_Short exercise a_
In the records, swap "scientific name" for "binomial" from the line with "phylum: Ascomycota" up to and including the line with "family: Cupressaceae", leave everything else unchanged, and give back only those lines.

_Source extract_
▶

A bumpy landing?

The Federal Aviation Administration may have created expectations about

satellite navigation that it cannot deliver, FAA officials say.

As an independent panel of experts works to iron out problems with the

integrity of the agency's Wide-Area Augmentation System (WAAS), the FAA

is leaving open the possibility of scrapping the more ambitious elements

of the program.

The FAA still expects WAAS to provide pilots with an unprecedented ability

to land during limited visibility — what is known as precision approaches — but it may be up to the aviation industry to define the limits.

"We want to build satellite navigation to the extent the user community

wants it," said Carl McCullough, director of the FAA's Office of Communications,

Navigation and Surveillance Systems. "I'll be the first one to admit satellite

navigation has been oversold."

The FAA is proceeding with plans to offer a navigation capability in

2002, known as Lateral Navigation/Vertical Navigation (LNAV/VNAV) that will

allow pilots to use WAAS when their aircraft are as close as 350 feet above

touchdown and there is as little as one mile of visibility.

WAAS is a network of ground reference stations and communications satellites

that correct and verify signals received from the Defense Department's 28-satellite

Global Positioning System and broadcast that information to pilots.

Prime contractor Raytheon Co. is expected to fix some software problems

that affect the stability of WAAS by September. However, new algorithms

are needed for software that indicates to pilots when the GPS signal is


An independent panel, called the WAAS Integrity Performance Panel, is

expected to deliver its recommendations for how to fix the integrity problems

in six to nine months. Experts from Stanford University, Ohio University,

Mitre Corp., NASA's Jet Propulsion Laboratory and Raytheon are part of the


One major question is whether the FAA should continue to pursue WAAS-based

Category 1 approaches, which can be as close as 200 feet above touchdown

and with navigation visibility as little as a half a mile. The FAA wants

to know whether the aviation industry believes it is worth waiting for that

capability and whether it is willing to bear the cost of equipping aircraft

and airports to take advantage of it, McCullough said.

◀

_Stored rows_
▶

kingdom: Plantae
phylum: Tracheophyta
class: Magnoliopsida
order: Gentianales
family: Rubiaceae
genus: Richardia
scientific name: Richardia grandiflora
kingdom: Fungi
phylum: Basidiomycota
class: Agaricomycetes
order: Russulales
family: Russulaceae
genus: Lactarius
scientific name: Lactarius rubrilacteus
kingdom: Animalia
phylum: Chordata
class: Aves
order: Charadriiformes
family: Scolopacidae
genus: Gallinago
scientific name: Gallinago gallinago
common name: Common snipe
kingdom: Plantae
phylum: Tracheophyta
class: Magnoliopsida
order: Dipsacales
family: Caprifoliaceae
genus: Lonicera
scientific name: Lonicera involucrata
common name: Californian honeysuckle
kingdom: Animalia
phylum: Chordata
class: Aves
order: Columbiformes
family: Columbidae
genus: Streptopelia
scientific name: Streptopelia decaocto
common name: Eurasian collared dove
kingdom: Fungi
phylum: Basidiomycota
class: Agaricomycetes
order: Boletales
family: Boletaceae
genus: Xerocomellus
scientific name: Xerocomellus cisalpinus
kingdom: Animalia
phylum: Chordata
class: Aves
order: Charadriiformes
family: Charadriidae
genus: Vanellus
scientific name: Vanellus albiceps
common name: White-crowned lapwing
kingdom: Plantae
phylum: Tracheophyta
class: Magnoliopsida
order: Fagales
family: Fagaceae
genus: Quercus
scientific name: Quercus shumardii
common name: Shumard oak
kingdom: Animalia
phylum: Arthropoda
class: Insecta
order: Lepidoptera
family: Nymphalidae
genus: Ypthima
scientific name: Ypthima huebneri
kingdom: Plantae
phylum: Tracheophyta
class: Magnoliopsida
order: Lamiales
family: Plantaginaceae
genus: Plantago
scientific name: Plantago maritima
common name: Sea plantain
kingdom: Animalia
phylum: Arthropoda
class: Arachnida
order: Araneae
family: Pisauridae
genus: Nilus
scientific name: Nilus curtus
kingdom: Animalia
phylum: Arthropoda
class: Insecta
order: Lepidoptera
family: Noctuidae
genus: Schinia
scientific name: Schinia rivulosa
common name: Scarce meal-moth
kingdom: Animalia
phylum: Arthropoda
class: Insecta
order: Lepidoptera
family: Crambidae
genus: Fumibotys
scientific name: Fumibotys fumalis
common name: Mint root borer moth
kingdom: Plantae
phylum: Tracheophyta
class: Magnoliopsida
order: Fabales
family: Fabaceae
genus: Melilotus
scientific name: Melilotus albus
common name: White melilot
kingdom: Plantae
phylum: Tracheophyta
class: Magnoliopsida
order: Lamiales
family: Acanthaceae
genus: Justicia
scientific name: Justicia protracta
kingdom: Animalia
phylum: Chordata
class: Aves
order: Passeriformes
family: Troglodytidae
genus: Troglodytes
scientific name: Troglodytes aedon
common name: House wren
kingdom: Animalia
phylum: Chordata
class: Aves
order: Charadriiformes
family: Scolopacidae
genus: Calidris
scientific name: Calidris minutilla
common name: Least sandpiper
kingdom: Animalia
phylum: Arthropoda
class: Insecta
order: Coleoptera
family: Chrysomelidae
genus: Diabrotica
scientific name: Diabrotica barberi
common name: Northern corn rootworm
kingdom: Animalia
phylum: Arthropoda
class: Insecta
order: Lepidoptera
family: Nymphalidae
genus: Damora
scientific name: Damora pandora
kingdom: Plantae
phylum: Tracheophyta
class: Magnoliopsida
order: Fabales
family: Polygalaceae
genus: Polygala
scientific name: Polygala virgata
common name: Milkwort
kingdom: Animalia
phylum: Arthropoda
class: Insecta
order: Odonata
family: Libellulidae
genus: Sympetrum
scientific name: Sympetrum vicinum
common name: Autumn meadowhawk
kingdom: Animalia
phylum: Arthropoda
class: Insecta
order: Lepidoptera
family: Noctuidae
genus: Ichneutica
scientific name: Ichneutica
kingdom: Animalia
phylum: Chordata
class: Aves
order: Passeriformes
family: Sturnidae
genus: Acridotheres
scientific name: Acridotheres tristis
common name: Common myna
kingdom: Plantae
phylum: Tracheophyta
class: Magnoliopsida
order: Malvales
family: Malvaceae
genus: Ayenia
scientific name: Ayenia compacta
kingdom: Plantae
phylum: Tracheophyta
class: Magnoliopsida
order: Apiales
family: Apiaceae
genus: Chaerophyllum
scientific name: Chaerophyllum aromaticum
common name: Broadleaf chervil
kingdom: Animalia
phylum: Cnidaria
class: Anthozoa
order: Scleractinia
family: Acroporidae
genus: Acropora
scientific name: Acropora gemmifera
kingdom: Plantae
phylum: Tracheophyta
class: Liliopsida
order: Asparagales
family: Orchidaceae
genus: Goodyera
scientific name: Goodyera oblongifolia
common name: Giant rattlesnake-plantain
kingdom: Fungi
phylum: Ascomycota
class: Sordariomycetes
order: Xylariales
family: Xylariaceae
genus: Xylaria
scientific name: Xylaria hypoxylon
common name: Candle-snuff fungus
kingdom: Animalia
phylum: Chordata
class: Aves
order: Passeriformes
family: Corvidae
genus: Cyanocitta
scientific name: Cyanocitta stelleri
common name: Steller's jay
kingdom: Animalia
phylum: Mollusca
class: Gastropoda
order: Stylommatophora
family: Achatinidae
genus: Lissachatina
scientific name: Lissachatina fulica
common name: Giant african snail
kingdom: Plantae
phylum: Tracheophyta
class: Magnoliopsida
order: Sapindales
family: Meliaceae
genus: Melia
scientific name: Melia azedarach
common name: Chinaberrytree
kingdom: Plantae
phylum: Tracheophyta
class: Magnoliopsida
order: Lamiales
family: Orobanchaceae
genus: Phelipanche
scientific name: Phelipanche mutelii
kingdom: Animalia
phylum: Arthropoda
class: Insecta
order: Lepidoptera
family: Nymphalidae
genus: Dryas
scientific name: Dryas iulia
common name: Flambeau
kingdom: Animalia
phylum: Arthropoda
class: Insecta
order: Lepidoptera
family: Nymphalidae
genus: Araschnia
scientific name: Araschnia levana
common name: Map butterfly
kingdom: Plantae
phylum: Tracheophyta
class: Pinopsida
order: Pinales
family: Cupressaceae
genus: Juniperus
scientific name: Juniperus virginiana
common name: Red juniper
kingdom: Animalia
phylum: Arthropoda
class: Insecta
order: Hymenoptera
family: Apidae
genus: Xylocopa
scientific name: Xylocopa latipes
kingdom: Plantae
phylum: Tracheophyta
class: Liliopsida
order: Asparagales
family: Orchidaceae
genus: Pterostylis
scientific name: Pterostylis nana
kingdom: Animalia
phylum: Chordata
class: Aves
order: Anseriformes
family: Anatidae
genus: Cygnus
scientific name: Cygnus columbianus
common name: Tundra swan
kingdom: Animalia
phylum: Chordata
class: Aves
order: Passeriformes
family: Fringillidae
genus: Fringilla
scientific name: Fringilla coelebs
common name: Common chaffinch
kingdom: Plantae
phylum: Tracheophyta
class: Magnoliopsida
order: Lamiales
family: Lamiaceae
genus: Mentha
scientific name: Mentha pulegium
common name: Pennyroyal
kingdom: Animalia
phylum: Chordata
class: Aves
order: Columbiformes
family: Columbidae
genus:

◀

_Short exercise b_
Translate this sentence from the article on the FAA's satellite navigation program into Spanish: "WAAS is a network of ground reference stations and communications satellites that correct and verify signals received from the Defense Department's 28-satellite Global Positioning System and broadcast that information to pilots."

_Expected output a_
phylum: Ascomycota
class: Sordariomycetes
order: Xylariales
family: Xylariaceae
genus: Xylaria
binomial: Xylaria hypoxylon
common name: Candle-snuff fungus
kingdom: Animalia
phylum: Chordata
class: Aves
order: Passeriformes
family: Corvidae
genus: Cyanocitta
binomial: Cyanocitta stelleri
common name: Steller's jay
kingdom: Animalia
phylum: Mollusca
class: Gastropoda
order: Stylommatophora
family: Achatinidae
genus: Lissachatina
binomial: Lissachatina fulica
common name: Giant african snail
kingdom: Plantae
phylum: Tracheophyta
class: Magnoliopsida
order: Sapindales
family: Meliaceae
genus: Melia
binomial: Melia azedarach
common name: Chinaberrytree
kingdom: Plantae
phylum: Tracheophyta
class: Magnoliopsida
order: Lamiales
family: Orobanchaceae
genus: Phelipanche
binomial: Phelipanche mutelii
kingdom: Animalia
phylum: Arthropoda
class: Insecta
order: Lepidoptera
family: Nymphalidae
genus: Dryas
binomial: Dryas iulia
common name: Flambeau
kingdom: Animalia
phylum: Arthropoda
class: Insecta
order: Lepidoptera
family: Nymphalidae
genus: Araschnia
binomial: Araschnia levana
common name: Map butterfly
kingdom: Plantae
phylum: Tracheophyta
class: Pinopsida
order: Pinales
family: Cupressaceae

_Expected output b_
WAAS es una red de estaciones terrestres de referencia y satélites de comunicaciones que corrigen y verifican las señales recibidas del Sistema de Posicionamiento Global de 28 satélites del Departamento de Defensa y transmiten esa información a los pilotos.